How to wrap a non-object-safe Trait in an object-safe one?

I originally encountered this issue when attempting to create a Rayon ParallelIterator that a flat_map operation was applied to a dynamic number of times see this post on the Rayon issue tracker.

For standard, serialized Iterators the following works:

fn fancy<Input, Output, Item>(input: Input, depth: usize) -> Output
where
    Input : IntoIterator<Item = Item>,
    Output : std::iter::FromIterator<Item>,
    Item : Copy + std::ops::Add<Output = Item>,
{
    let mut iter: Box<dyn Iterator<Item = Item>> = Box::new(input.into_iter());
    for _ in 0..depth {
        iter = Box::new(iter.flat_map(|x| vec![x, x + x].into_iter()));
    }
    iter.collect()
}

When working with Rayon's ParallelIterators, however, things get iffy: ParallelIterator requires types that implement it to be Sized, making them non-object safe and thus impossible to pass around as trait object. Thus the following straight translation does not work:

use rayon::prelude::*;
fn fancy2<Input, Output, Item>(input: Input, depth: usize) -> Output
where
    Input : IntoParallelIterator<Item = Item>,
    Output : FromParallelIterator<Item>,
    Item : Copy + std::ops::Add<Output = Item> + Send,
{
    let mut iter: Box<dyn rayon::iter::ParallelIterator<Item = Item>> = Box::new(input.into_par_iter());
    for _ in 0..depth {
        iter = Box::new(iter.flat_map(|x| vec![x, x + x].into_par_iter()));
    }
    iter.collect()
}

My question is: How can we wrap a non-object-safe trait like ParallelIterator in a new trait that is object-safe?

1 Like

I don't think it's generally possible.

If the possible types are known at compile time, you can use an enum wrapper. Rayon already implements its traits for the Either type, with Left and Right variants. If you need more than two, you can create your own enum for this without much trouble.

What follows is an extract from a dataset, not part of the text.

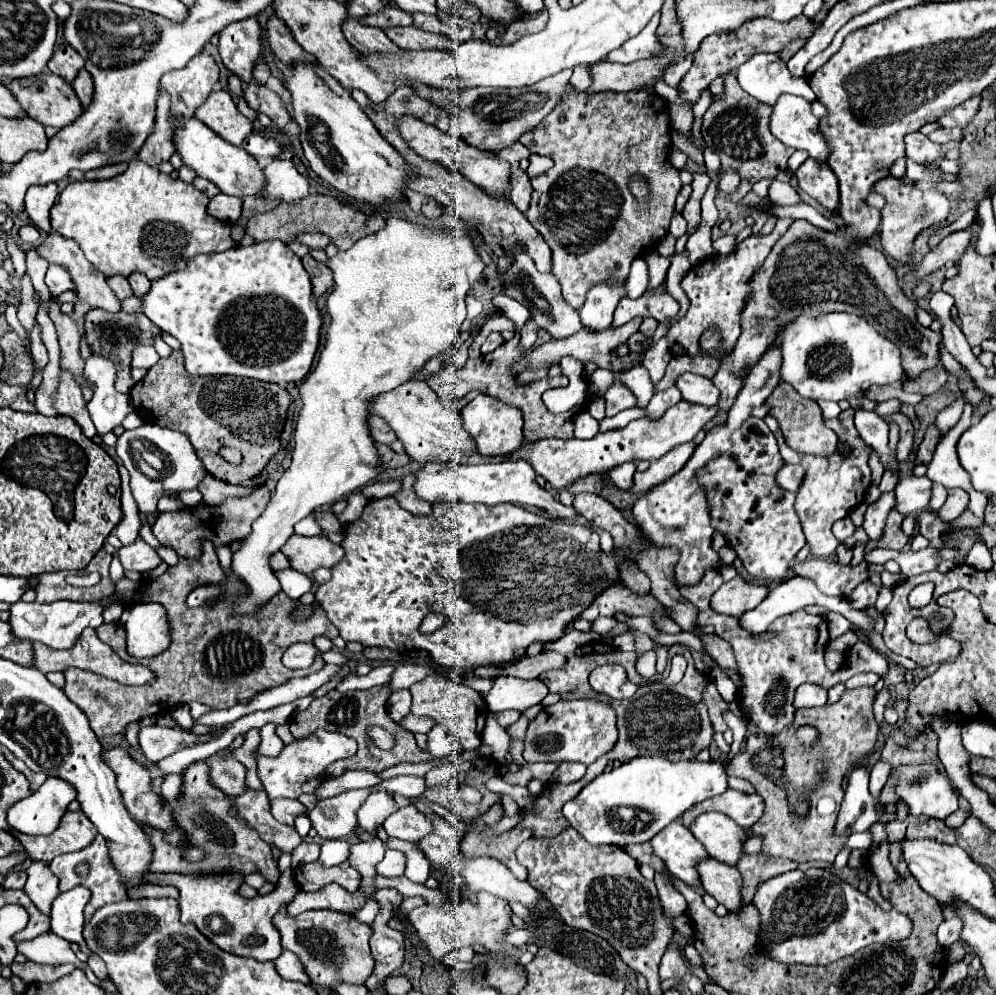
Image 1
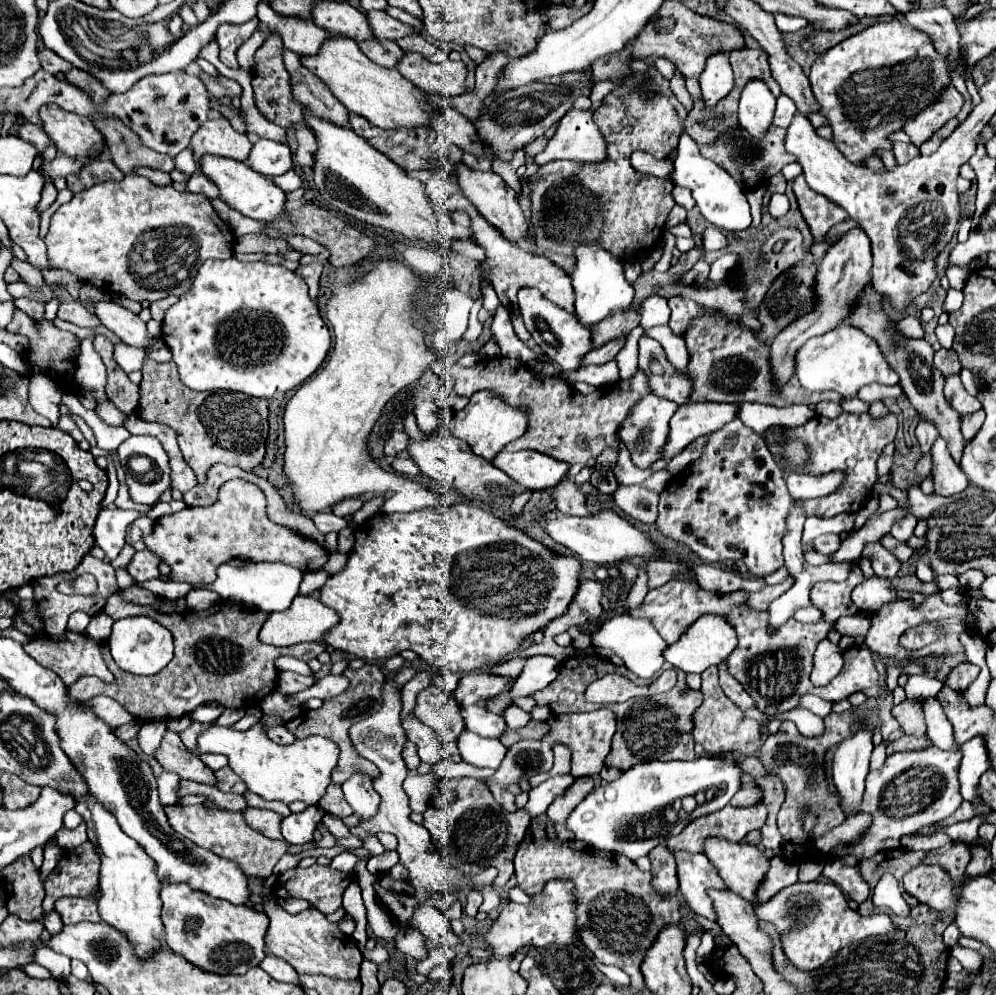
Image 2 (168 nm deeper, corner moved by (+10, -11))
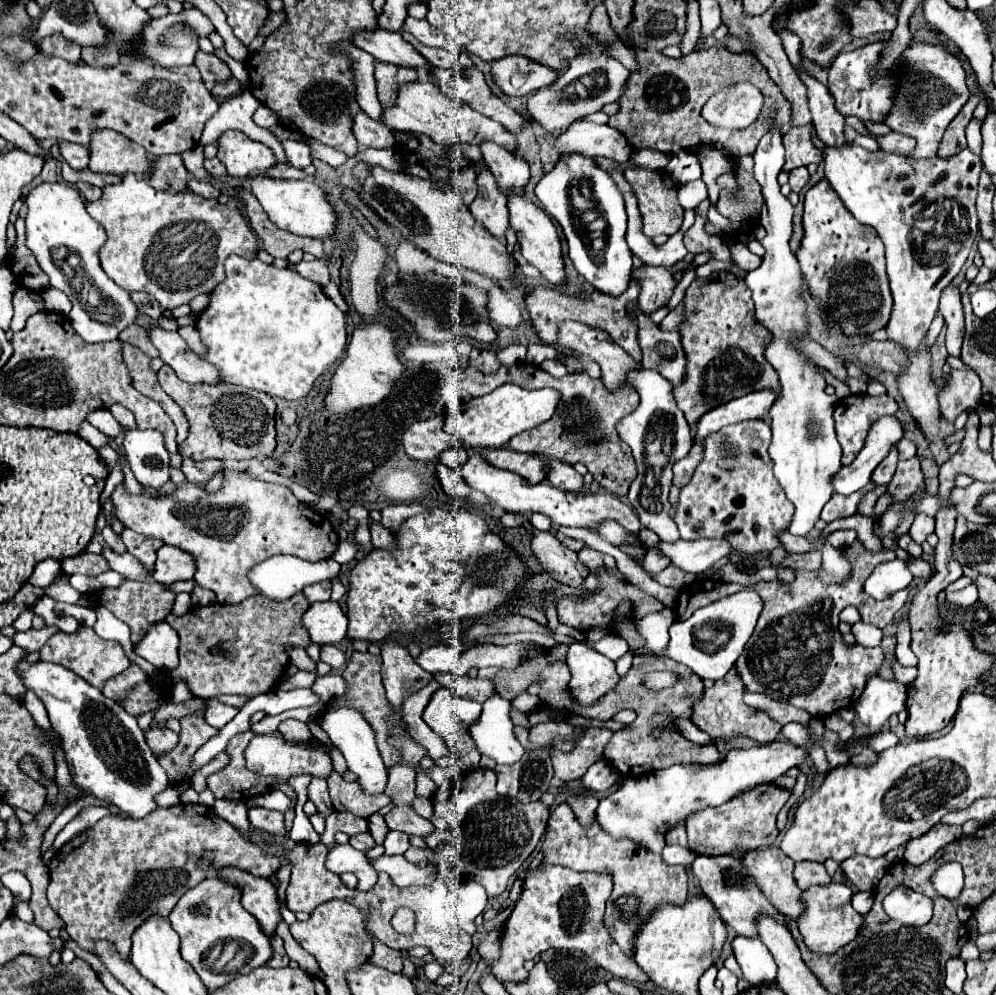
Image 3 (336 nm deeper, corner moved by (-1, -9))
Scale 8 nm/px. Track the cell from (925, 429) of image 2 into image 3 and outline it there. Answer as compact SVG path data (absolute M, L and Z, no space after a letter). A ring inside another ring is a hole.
M952 370L948 386L938 394L940 414L944 422L952 424L964 410L976 408L980 404L980 378L972 370Z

That won't work for your 0..depth dynamic nesting though. You might be able to implement a custom ParallelIterator type that approximates this, with an UnindexedProducer that splits your x and x + x parts. There might be other ways to refactor the code to do what you want too.

1 Like

Is there a way to make a wrapper struct/enum that can be wrapped in a Box<dyn ...>, or will it effectively get 'tainted' by the Sized requirement of its field that is an instance of ParallelIterator?

This is equivalent:

fn make_vec<I>(x: I, out: &mut [I])
where
    I: Copy + std::ops::Add<Output = I>,
{
    if out.len() == 1 {
        out[0] = x;
    } else {
        let (left, right) = out.split_at_mut(out.len() / 2);
        make_vec(x, left);
        make_vec(x + x, right)
    }
}
fn fancy2<Input, Output, Item>(input: Input, depth: usize) -> Output
where
    Input : IntoParallelIterator<Item = Item>,
    Output : FromParallelIterator<Item>,
    Item : Copy + std::ops::Add<Output = Item> + Send,
{
    input.into_par_iter()
        .flat_map(|x| {
            let mut vec = vec![x; 1 << depth];
            make_vec(x, &mut vec);
            vec
        })
        .collect()
}

except that it isn't as parallel as you might want.

2 Likes

You can also create a struct and manually implement ParallelIterator on it, for example see this. This will be completely parallel. Though I'm not sure it'd be faster..

5 Likes

You could use rayon::join on the pair of recursive make_vec calls to squeeze out more parallelism. I like your custom ParallelIterator too.

However, I hesitate to focus on this particular example. I bet the CPU time will be dominated by allocation and data movement, rather than computation, which isn't a great use of parallelism in the first place. More realistic scenarios might be helped by seeing your solutions, but they'll probably need something custom.

@alice Thank you! That solution, where you create a new concrete struct that implements ParallelIterator and because it is a single type we do not need any dynamic dispatch, seems very clean. Hereby marking it as a solution.

@cuviper The real application I am working on does L-system expansion, which mostly means that the resulting vector in the flat_map will be much longer most of the time.

As for speed, we'll probably only be able to know for sure by benchmarking :sweat_smile:.

To increase the efficiency, you could probably change the if to check if depth is less than, say, 10 and use the recursive function i posted above to take care of the shorter cases without doing it in parallel, as very small tasks are usually faster to do in one thread.